WHAT THE TASK REQUIRES
Please count how many lines in the entries below contain "Baily" and reply with the figure alone.
START DATA SUPPLIED
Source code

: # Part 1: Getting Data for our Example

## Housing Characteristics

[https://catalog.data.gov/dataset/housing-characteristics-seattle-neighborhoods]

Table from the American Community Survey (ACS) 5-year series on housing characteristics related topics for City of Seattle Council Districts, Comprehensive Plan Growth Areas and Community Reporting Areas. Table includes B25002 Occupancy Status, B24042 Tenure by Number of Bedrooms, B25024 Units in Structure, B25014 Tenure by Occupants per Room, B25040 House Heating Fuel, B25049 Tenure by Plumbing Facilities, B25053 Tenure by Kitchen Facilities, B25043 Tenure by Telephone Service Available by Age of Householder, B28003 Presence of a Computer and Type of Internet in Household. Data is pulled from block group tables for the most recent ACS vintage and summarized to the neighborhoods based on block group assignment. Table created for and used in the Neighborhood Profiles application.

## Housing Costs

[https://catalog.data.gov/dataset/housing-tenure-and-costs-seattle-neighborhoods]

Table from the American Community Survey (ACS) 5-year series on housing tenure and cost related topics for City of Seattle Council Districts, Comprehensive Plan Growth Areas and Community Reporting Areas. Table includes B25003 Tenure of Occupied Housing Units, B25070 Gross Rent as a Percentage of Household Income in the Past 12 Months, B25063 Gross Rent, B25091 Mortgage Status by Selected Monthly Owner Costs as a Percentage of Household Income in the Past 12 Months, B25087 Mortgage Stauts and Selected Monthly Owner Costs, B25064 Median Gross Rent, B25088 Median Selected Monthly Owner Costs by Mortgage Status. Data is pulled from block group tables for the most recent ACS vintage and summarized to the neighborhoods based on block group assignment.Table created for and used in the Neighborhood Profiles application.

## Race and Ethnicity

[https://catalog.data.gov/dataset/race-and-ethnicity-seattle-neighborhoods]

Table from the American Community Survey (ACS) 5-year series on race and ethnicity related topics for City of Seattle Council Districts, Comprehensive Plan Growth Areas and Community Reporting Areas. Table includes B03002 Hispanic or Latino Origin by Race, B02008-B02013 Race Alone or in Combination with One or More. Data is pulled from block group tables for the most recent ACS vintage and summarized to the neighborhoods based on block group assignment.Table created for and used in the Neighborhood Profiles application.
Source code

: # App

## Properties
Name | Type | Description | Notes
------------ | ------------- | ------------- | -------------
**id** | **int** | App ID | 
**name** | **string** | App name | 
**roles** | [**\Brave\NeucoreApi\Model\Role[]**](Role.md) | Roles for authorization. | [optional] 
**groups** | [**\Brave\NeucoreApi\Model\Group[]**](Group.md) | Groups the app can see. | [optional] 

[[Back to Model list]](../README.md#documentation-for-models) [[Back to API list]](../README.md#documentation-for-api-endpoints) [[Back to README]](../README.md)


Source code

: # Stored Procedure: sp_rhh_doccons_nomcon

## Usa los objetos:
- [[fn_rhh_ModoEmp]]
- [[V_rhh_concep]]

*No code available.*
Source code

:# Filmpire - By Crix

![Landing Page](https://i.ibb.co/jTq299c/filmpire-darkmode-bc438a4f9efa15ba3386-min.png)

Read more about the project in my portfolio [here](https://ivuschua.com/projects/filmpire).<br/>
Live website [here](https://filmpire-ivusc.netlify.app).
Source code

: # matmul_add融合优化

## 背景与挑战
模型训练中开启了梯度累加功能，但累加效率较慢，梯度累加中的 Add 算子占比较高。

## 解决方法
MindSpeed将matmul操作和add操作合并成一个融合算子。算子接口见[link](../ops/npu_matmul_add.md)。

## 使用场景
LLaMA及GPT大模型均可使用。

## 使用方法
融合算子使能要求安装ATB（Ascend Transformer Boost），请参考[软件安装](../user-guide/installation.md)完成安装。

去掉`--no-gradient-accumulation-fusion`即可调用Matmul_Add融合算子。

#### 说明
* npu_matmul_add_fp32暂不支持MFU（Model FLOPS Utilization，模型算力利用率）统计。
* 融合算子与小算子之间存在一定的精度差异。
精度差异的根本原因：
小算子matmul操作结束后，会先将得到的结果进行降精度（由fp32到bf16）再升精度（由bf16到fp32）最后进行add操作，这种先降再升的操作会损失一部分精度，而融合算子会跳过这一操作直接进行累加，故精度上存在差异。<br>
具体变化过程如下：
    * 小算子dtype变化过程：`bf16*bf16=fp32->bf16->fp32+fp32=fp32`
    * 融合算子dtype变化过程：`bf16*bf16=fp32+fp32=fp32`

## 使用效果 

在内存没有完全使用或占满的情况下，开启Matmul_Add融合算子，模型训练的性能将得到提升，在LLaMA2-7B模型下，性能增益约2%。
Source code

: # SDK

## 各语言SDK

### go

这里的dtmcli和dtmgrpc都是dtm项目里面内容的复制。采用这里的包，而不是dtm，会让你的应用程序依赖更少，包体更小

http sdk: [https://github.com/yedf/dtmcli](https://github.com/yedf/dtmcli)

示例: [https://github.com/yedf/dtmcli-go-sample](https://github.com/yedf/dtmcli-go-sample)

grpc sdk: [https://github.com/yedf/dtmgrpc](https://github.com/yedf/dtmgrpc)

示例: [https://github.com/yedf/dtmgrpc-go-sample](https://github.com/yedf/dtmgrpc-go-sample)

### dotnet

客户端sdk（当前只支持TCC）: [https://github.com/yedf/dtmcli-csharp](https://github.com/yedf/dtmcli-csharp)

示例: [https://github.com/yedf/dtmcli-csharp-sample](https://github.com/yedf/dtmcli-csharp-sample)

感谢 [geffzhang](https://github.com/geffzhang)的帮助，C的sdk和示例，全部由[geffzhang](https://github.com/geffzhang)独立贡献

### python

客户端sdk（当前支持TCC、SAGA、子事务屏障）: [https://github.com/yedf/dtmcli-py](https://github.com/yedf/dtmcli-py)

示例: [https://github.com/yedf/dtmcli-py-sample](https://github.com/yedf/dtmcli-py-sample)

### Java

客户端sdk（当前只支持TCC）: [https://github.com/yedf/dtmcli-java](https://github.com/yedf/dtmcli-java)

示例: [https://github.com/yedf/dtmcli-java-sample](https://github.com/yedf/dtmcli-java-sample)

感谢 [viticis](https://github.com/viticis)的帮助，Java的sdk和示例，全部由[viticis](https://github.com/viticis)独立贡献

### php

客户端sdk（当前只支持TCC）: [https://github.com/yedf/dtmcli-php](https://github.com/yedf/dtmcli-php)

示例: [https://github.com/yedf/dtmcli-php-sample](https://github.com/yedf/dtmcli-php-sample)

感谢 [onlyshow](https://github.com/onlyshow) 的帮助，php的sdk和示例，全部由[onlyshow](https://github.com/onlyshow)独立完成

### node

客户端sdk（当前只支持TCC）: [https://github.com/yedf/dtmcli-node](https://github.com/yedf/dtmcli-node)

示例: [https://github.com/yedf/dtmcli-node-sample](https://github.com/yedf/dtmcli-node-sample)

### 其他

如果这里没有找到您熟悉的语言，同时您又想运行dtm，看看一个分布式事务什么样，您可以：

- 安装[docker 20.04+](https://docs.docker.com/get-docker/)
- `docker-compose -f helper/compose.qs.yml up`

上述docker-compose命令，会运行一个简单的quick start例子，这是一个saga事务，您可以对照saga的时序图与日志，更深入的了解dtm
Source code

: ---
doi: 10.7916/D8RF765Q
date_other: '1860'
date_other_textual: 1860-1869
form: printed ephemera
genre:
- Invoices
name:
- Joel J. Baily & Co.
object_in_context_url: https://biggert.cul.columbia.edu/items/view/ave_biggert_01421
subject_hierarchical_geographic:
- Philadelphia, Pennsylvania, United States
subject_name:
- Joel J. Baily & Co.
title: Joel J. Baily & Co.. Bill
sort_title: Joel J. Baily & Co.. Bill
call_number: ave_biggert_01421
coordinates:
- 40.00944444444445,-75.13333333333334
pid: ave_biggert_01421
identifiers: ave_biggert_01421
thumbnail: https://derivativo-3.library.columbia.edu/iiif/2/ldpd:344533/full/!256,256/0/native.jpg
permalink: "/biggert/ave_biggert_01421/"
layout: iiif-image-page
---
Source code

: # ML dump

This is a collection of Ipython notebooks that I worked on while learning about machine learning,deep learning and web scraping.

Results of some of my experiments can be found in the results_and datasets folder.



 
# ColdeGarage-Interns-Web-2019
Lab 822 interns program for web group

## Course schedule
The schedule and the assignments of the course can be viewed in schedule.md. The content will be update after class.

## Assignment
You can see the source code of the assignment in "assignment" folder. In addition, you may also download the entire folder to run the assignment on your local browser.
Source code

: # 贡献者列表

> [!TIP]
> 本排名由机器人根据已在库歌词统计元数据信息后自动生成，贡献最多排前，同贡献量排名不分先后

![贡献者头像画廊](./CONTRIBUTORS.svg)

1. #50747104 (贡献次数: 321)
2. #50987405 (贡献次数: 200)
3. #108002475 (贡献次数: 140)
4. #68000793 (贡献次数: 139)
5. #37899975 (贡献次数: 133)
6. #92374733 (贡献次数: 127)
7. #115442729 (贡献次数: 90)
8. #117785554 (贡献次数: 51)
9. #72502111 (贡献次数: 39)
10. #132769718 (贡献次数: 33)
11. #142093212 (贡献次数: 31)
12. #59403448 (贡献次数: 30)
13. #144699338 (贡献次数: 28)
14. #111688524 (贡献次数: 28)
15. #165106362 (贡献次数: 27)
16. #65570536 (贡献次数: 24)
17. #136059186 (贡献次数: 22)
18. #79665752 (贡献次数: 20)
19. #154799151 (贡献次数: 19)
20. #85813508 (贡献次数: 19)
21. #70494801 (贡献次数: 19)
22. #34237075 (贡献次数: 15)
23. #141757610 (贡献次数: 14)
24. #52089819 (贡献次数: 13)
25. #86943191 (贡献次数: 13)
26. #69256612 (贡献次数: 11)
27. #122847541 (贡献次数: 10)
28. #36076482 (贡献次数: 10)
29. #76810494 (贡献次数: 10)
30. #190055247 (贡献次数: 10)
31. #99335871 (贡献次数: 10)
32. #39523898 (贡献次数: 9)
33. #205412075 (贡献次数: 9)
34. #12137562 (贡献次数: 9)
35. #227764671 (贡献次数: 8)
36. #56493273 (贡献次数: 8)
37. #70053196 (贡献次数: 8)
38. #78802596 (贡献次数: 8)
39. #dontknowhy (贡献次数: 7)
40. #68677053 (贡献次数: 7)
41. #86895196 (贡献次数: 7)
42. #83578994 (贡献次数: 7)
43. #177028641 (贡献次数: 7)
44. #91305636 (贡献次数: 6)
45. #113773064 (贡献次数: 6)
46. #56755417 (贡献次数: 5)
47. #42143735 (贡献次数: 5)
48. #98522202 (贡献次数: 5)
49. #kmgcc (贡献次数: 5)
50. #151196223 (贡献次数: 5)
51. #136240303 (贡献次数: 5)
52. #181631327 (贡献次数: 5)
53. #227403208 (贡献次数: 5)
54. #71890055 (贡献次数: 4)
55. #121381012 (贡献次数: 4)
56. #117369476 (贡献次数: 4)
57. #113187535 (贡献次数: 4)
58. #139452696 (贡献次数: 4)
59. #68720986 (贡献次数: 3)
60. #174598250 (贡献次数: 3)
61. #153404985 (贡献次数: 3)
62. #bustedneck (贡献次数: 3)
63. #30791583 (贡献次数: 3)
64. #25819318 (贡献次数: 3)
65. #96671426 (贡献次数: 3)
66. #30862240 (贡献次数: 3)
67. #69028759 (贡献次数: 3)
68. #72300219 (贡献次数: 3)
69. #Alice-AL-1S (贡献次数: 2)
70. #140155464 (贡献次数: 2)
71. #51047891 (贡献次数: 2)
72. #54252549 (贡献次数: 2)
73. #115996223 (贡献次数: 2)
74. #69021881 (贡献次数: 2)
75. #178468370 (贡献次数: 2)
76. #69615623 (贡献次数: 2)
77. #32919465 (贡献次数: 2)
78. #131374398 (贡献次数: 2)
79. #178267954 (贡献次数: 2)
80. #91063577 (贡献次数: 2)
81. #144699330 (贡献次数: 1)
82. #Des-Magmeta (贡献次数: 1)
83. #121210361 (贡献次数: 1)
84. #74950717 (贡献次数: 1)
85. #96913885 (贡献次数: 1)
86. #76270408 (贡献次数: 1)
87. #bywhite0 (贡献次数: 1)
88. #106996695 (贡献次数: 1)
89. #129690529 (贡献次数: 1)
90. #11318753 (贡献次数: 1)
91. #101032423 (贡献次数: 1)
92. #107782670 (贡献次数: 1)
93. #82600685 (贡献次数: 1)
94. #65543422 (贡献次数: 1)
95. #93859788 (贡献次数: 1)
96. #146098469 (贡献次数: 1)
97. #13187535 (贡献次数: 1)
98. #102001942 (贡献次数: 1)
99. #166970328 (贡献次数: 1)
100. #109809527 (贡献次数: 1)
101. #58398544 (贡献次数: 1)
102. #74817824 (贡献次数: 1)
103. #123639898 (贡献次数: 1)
END DATA SUPPLIED
YOUR SOLUTION
4